What the exercise asks:
Write out the entries below in full, exactly as given.

**********

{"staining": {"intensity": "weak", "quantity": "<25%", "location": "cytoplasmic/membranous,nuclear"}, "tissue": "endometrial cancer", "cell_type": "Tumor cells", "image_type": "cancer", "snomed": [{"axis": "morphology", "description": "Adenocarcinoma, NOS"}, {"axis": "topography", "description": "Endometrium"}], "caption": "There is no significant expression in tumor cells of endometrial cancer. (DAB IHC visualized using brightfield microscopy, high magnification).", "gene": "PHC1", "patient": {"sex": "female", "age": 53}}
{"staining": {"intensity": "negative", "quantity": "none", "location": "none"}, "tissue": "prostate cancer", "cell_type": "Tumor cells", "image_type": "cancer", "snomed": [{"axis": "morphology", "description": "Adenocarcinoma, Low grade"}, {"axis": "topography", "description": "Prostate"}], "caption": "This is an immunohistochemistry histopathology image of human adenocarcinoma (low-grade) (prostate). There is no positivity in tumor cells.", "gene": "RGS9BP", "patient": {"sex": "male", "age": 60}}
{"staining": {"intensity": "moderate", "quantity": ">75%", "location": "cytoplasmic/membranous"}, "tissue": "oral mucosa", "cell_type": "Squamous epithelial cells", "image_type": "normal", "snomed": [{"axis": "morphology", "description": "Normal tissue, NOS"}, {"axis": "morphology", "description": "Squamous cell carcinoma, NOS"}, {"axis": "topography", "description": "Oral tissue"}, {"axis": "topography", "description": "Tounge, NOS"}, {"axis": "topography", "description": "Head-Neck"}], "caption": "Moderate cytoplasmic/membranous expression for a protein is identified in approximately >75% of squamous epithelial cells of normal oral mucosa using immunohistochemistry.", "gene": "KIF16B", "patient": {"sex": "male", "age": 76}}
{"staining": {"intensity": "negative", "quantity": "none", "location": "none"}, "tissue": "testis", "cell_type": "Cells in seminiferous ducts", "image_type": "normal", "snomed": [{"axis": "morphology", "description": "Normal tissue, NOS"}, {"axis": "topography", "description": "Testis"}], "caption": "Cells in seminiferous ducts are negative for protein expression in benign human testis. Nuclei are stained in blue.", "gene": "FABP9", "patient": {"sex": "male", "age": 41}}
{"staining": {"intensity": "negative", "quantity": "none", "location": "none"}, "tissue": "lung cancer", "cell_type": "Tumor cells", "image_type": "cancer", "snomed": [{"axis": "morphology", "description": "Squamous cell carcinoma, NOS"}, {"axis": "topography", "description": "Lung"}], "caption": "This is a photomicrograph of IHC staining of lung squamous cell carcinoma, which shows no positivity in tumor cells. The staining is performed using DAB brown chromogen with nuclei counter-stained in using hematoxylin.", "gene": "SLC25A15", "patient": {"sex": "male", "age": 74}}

**********

Output of the exercise:
{"staining": {"intensity": "weak", "quantity": "<25%", "location": "cytoplasmic/membranous,nuclear"}, "tissue": "endometrial cancer", "cell_type": "Tumor cells", "image_type": "cancer", "snomed": [{"axis": "morphology", "description": "Adenocarcinoma, NOS"}, {"axis": "topography", "description": "Endometrium"}], "caption": "There is no significant expression in tumor cells of endometrial cancer. (DAB IHC visualized using brightfield microscopy, high magnification).", "gene": "PHC1", "patient": {"sex": "female", "age": 53}}
{"staining": {"intensity": "negative", "quantity": "none", "location": "none"}, "tissue": "prostate cancer", "cell_type": "Tumor cells", "image_type": "cancer", "snomed": [{"axis": "morphology", "description": "Adenocarcinoma, Low grade"}, {"axis": "topography", "description": "Prostate"}], "caption": "This is an immunohistochemistry histopathology image of human adenocarcinoma (low-grade) (prostate). There is no positivity in tumor cells.", "gene": "RGS9BP", "patient": {"sex": "male", "age": 60}}
{"staining": {"intensity": "moderate", "quantity": ">75%", "location": "cytoplasmic/membranous"}, "tissue": "oral mucosa", "cell_type": "Squamous epithelial cells", "image_type": "normal", "snomed": [{"axis": "morphology", "description": "Normal tissue, NOS"}, {"axis": "morphology", "description": "Squamous cell carcinoma, NOS"}, {"axis": "topography", "description": "Oral tissue"}, {"axis": "topography", "description": "Tounge, NOS"}, {"axis": "topography", "description": "Head-Neck"}], "caption": "Moderate cytoplasmic/membranous expression for a protein is identified in approximately >75% of squamous epithelial cells of normal oral mucosa using immunohistochemistry.", "gene": "KIF16B", "patient": {"sex": "male", "age": 76}}
{"staining": {"intensity": "negative", "quantity": "none", "location": "none"}, "tissue": "testis", "cell_type": "Cells in seminiferous ducts", "image_type": "normal", "snomed": [{"axis": "morphology", "description": "Normal tissue, NOS"}, {"axis": "topography", "description": "Testis"}], "caption": "Cells in seminiferous ducts are negative for protein expression in benign human testis. Nuclei are stained in blue.", "gene": "FABP9", "patient": {"sex": "male", "age": 41}}
{"staining": {"intensity": "negative", "quantity": "none", "location": "none"}, "tissue": "lung cancer", "cell_type": "Tumor cells", "image_type": "cancer", "snomed": [{"axis": "morphology", "description": "Squamous cell carcinoma, NOS"}, {"axis": "topography", "description": "Lung"}], "caption": "This is a photomicrograph of IHC staining of lung squamous cell carcinoma, which shows no positivity in tumor cells. The staining is performed using DAB brown chromogen with nuclei counter-stained in using hematoxylin.", "gene": "SLC25A15", "patient": {"sex": "male", "age": 74}}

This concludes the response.